Rep. Leonard Lance (N.J.) — Lance told reporters Tuesday he was a no after a meeting at the White House.
Rep. Frank LoBiondo (N.J.) — “Regrettably, current healthcare proposal falls far short & is not better for #SouthJersey. I will be voting no on American Health Care Act,” LoBiondo tweeted on Wednesday.
Rep. Thomas Massie (Ky.) — Massie told the Washington Examiner on March 7 that the bill was a "stinking pile of garbage." He also voted in January against the budget resolution that began the process of repealing ObamaCare.
Rep. Mark Meadows (N.C.) — The leader of the House Freedom Caucus had been demanding major changes to the ObamaCare bill.

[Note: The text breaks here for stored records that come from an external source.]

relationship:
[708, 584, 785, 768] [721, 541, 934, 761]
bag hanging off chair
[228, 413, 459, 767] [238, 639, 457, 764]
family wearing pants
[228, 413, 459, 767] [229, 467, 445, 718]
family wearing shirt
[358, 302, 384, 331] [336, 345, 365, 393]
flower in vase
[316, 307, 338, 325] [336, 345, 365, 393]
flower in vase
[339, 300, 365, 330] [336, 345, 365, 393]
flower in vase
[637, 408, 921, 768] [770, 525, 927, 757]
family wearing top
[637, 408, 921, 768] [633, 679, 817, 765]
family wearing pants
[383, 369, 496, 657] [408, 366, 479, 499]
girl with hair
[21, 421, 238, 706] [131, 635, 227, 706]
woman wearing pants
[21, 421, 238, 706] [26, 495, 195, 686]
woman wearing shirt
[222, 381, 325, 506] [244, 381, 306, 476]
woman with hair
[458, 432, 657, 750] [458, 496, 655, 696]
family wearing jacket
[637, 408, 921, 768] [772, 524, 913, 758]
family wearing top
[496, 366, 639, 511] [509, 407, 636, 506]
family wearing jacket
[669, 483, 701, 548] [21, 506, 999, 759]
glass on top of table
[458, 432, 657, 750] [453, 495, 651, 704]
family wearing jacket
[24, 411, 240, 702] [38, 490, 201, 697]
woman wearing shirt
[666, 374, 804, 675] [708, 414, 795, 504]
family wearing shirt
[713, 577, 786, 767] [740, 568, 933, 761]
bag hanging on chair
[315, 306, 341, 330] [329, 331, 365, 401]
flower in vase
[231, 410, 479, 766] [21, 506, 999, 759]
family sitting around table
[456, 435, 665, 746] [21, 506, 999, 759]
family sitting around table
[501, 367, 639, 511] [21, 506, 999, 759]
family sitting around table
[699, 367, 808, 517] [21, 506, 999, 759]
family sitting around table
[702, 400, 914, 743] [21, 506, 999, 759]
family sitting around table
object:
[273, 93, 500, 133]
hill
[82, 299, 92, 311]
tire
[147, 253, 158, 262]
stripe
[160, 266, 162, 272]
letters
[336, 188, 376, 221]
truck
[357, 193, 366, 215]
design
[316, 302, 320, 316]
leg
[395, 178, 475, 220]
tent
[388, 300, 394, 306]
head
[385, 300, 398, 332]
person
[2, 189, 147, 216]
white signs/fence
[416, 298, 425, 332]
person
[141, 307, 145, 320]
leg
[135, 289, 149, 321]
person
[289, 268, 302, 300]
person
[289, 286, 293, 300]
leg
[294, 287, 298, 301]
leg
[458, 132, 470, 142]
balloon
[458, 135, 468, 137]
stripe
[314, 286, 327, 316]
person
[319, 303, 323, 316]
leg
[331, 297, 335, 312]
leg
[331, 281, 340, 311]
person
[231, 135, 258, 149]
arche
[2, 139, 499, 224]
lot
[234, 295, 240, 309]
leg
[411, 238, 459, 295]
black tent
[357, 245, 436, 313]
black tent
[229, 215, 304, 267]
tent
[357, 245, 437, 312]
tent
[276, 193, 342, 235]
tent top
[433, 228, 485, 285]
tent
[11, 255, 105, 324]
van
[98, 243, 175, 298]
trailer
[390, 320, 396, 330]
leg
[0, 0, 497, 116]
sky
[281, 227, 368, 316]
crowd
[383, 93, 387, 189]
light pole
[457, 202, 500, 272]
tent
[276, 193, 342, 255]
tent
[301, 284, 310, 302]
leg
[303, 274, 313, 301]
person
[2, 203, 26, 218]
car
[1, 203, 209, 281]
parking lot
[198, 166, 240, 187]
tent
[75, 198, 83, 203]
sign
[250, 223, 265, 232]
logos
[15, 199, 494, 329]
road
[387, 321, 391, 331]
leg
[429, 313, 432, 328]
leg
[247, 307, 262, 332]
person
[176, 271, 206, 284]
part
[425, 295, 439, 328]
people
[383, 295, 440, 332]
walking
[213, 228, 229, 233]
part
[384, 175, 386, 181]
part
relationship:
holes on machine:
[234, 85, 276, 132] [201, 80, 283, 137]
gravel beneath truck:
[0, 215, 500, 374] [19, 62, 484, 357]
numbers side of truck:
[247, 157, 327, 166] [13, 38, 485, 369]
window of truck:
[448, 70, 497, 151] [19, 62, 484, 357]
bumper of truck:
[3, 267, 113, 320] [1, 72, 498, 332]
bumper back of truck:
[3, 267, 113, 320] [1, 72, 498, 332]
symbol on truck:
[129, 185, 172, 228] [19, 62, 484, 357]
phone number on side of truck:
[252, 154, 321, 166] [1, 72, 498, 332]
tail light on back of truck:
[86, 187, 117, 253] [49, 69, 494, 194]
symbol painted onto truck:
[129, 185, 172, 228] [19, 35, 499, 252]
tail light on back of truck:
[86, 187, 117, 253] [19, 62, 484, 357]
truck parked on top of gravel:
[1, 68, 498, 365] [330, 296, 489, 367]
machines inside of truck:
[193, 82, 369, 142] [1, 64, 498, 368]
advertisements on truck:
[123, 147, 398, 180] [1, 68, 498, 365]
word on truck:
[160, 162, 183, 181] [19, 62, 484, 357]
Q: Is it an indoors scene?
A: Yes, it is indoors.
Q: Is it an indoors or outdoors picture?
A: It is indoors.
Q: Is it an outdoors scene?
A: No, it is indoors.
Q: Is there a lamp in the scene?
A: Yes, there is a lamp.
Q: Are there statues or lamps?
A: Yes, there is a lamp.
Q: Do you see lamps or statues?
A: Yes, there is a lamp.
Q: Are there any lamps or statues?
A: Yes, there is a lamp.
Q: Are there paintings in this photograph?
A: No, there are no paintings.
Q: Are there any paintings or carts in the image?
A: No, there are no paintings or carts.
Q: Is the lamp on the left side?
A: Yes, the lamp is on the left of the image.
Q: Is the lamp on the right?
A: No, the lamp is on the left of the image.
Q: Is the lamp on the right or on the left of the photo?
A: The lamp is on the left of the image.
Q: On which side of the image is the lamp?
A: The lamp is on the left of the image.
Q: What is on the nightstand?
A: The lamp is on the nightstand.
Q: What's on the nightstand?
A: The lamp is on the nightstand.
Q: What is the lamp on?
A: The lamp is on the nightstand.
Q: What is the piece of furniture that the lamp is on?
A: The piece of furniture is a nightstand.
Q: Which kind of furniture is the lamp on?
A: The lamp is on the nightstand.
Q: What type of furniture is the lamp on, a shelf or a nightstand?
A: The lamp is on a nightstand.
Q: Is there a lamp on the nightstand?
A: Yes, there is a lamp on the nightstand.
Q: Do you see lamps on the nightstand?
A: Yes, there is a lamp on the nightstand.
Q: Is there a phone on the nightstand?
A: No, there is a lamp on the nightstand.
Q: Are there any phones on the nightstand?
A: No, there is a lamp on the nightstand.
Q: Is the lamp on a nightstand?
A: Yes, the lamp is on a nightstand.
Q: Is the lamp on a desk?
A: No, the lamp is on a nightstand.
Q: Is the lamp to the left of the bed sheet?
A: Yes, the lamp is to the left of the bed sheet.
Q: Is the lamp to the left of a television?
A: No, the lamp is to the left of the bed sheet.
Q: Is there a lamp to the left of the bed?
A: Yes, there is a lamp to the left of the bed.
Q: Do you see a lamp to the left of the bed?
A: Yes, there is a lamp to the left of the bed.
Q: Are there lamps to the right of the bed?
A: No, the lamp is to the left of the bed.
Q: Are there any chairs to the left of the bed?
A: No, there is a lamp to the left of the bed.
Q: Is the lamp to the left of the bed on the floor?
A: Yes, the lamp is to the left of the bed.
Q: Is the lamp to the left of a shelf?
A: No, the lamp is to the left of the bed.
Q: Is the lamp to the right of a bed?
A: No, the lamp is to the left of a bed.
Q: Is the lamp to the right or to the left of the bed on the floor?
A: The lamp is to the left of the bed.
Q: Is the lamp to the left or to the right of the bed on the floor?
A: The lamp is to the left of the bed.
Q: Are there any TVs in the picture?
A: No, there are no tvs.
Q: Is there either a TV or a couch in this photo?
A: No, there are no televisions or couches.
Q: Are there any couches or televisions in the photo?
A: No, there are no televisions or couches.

Rep. Bill Posey (Fla.) — “As of now, Rep. Posey is a ‘no’ on the bill unless there are changes made,” a spokesman told local station WFTV on March 22.
Rep. Ileana Ros-Lehtinen (Fla.) — The GOP lawmaker tweeted on March 14 that she plans to vote no on the current bill, saying it leaves "too many" people in her south Florida district uninsured. Clinton won Ros-Lehtinen's district by nearly 20 points.
Rep. Mark Sanford (S.C.) — Sanford voted against the bill in the House Budget Committee. He is also a member of the Freedom Caucus.
Rep. Chris Smith (N.J.) — "The overriding concern I have is the Medicaid expansion being significantly altered," Smith told the Asbury Park Press. "It affects so many of our disabled individuals and families, and the working poor."
Rep. Glenn Thompson (Pa.) — Thompson on March 18 said he "could not support the bill in its current form," according to the Centre Daily Times.
Rep. Rob Wittman (Va.) — “After reviewing this legislation and receiving the Congressional Budget Office score today, it is clear that this bill is not consistent with the repeal and replace principles for which I stand,” Wittman said in a statement on March 13.
Rep. Ted Yoho (Fla.) — “I could not support the bill as it is right now,” Yoho said on “PBS Newshour” on March 14. On March 17, he introduced a bill to give insurance companies more flexibility while Congress works on a replacement plan.
Rep. David Young (Iowa) — Young in a statement said he "cannot support" the bill in its "present form."
At the White House briefing, Press Secretary Sean Spicer said the vote is set for 3:30 P.M. EST.